*YOUR GOAL*.
Carry on the forum thread about marking the mean on an R boxplot, starting right after its final line of code.

*** PASSAGE TO READ

34

Does anybody know of a way of generating a boxplot in R with a line (or another symbol) in the value corresponding to the mean?

Thank you!

Brani
  • 6,454
  • 15
  • 46
  • 49

5 Answers5

45
abline(h=mean(x))

for a horizontal line (use v instead of h for vertical if you orient your boxplot horizontally), or

points(mean(x))

for a point. Use the parameter pch to change the symbol. You may want to colour them to improve visibility too.

Note that these are called after you have drawn the boxplot.

If you are using the formula interface, you would have to construct the vector of means. For example, taking the first example from ?boxplot:

boxplot(count ~ spray, data = InsectSprays, col = "lightgray")
means <- tapply(InsectSprays$count,InsectSprays$spray,mean)
points(means,col="red",pch=18)

If your data contains missing values, you might want to replace the last argument of the tapply function with function(x) mean(x,na.rm=T)

James
  • 65,548
  • 14
  • 155
  • 193
  • Could you explain how this can be done in the first example of the boxplot {graphics} help for example? boxplot(count ~ spray, data = InsectSprays, col = "lightgray") – Brani Mar 22 '10 at 14:43
  • I've added it to the answer as an example now – James Mar 22 '10 at 16:06
  • The `abline` just adds a horizontal line through the entire plot, instead of just inside the box of the boxplot. I can't find any fix for this without using `ggplot2`. Anyone? – FLonLon Feb 23 '21 at 15:37
14

With ggplot2:

p<-qplot(spray,count,data=InsectSprays,geom='boxplot')
p<-p+stat_summary(fun.y=mean,shape=1,col='red',geom='point')
print(p)
Jyotirmoy Bhattacharya
  • 9,317
  • 3
  • 29
  • 38
10

Check chart.Boxplot from package PerformanceAnalytics. It lets you define the symbol to use for the mean of the distribution.

By default, the chart.Boxplot(data) command adds the mean as a red circle and the median as a black line.

Here is the output with sample data; MWE:

#install.packages(PerformanceAnalytics)    
library(PerformanceAnalytics)
chart.Boxplot(cars$speed)

picture of a boxplot using performance analytics package

FLonLon
  • 105
  • 2
  • 7
gd047
  • 29,749
  • 18
  • 107
  • 146
0

I also think chart.Boxplot is the best option, it gives you the position of the mean but if you have a matrix with returns all you need is one line of code to get all the boxplots in one graph.

Here is a small ETF portfolio example.

library(zoo)
library(PerformanceAnalytics)
library(tseries)
library(xts)

VTI.prices = get.hist.quote(instrument = "VTI", start= "2007-03-01", end="2013-03-01",
                        quote = c("AdjClose"),provider = "yahoo",origin ="1970-01-01", 
                        compression = "m", retclass = c("zoo"))

******
*** COLLECTED DATA

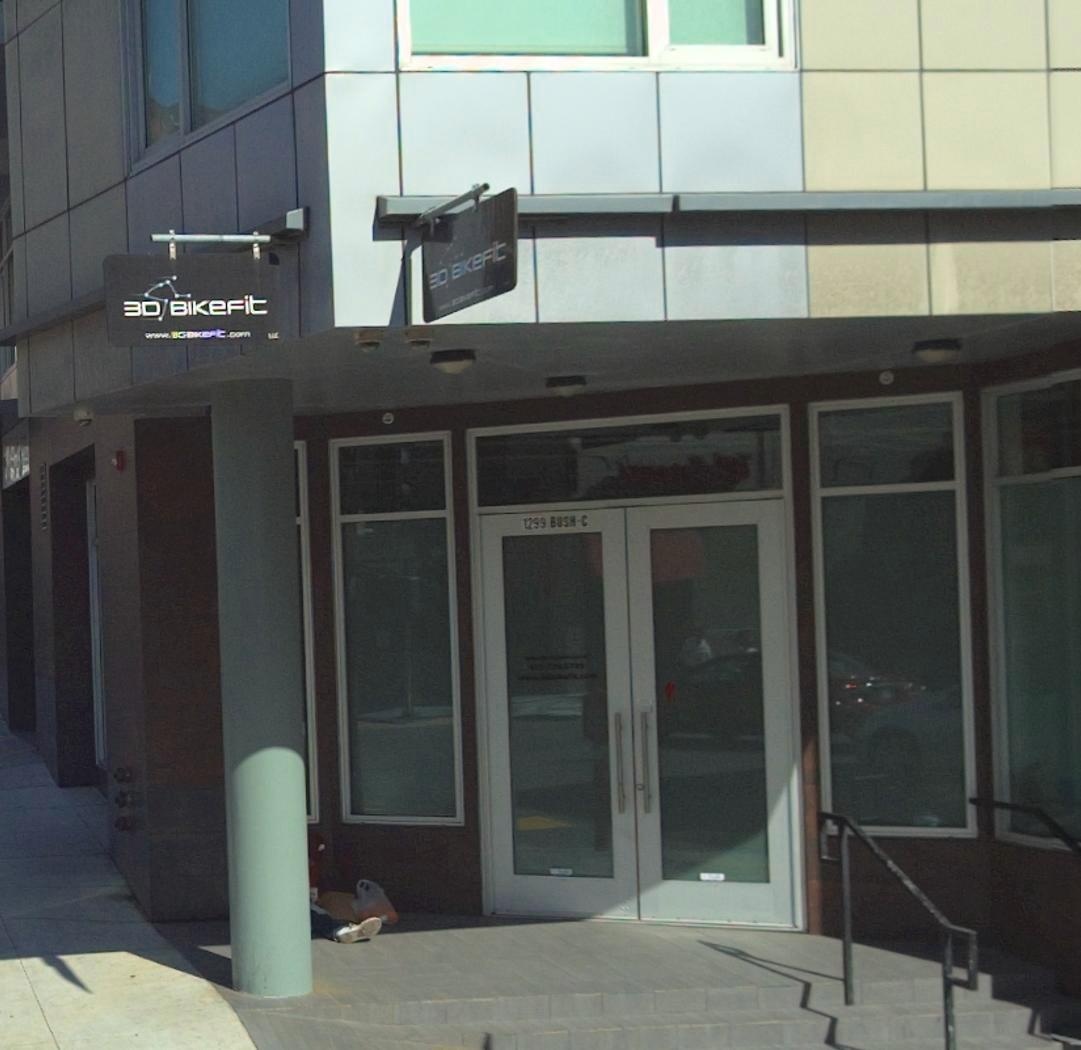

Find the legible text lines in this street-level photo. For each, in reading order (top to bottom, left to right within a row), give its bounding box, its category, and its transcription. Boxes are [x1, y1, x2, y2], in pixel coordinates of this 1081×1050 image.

******

*EXERCISE RESPONSE*.
VEU.prices = get.hist.quote(instrument = "VEU", start= "2007-03-01", end="2013-03-01",
                        quote = c("AdjClose"),provider = "yahoo",origin ="1970-01-01", 
                        compression = "m", retclass = c("zoo"))

VWO.prices = get.hist.quote(instrument = "VWO", start= "2007-03-01", end="2013-03-01",
                        quote = c("AdjClose"),provider = "yahoo",origin ="1970-01-01", 
                        compression = "m", retclass = c("zoo"))


VNQ.prices = get.hist.quote(instrument = "VNQ", start= "2007-03-01", end="2013-03-01",
                       quote = c("AdjClose"),provider = "yahoo",origin ="1970-01-01", 
                       compression = "m", retclass = c("zoo"))

TLT.prices = get.hist.quote(instrument = "TLT", start= "2007-03-01", end="2013-03-01",
                        quote = c("AdjClose"),provider = "yahoo",origin ="1970-01-01", 
                        compression = "m", retclass = c("zoo"))

TIP.prices = get.hist.quote(instrument = "TIP", start= "2007-03-01", end="2013-03-01",
                         quote = c("AdjClose"),provider = "yahoo",origin ="1970-01-01", 
                         compression = "m", retclass = c("zoo"))

index(VTI.prices) = as.yearmon(index(VTI.prices))
index(VEU.prices) = as.yearmon(index(VEU.prices))
index(VWO.prices) = as.yearmon(index(VWO.prices))

index(VNQ.prices) = as.yearmon(index(VNQ.prices))
index(TLT.prices) = as.yearmon(index(TLT.prices))
index(TIP.prices) = as.yearmon(index(TIP.prices))

Prices.z=merge(VTI.prices, VEU.prices, VWO.prices, VNQ.prices, 
           TLT.prices, TIP.prices)

colnames(Prices.z) = c("VTI", "VEU", "VWO" , "VNQ", "TLT", "TIP")

returnscc.z = diff(log(Prices.z))

start(returnscc.z)
end(returnscc.z)
colnames(returnscc.z) 
head(returnscc.z)

Return Matrix

ret.mat = coredata(returnscc.z)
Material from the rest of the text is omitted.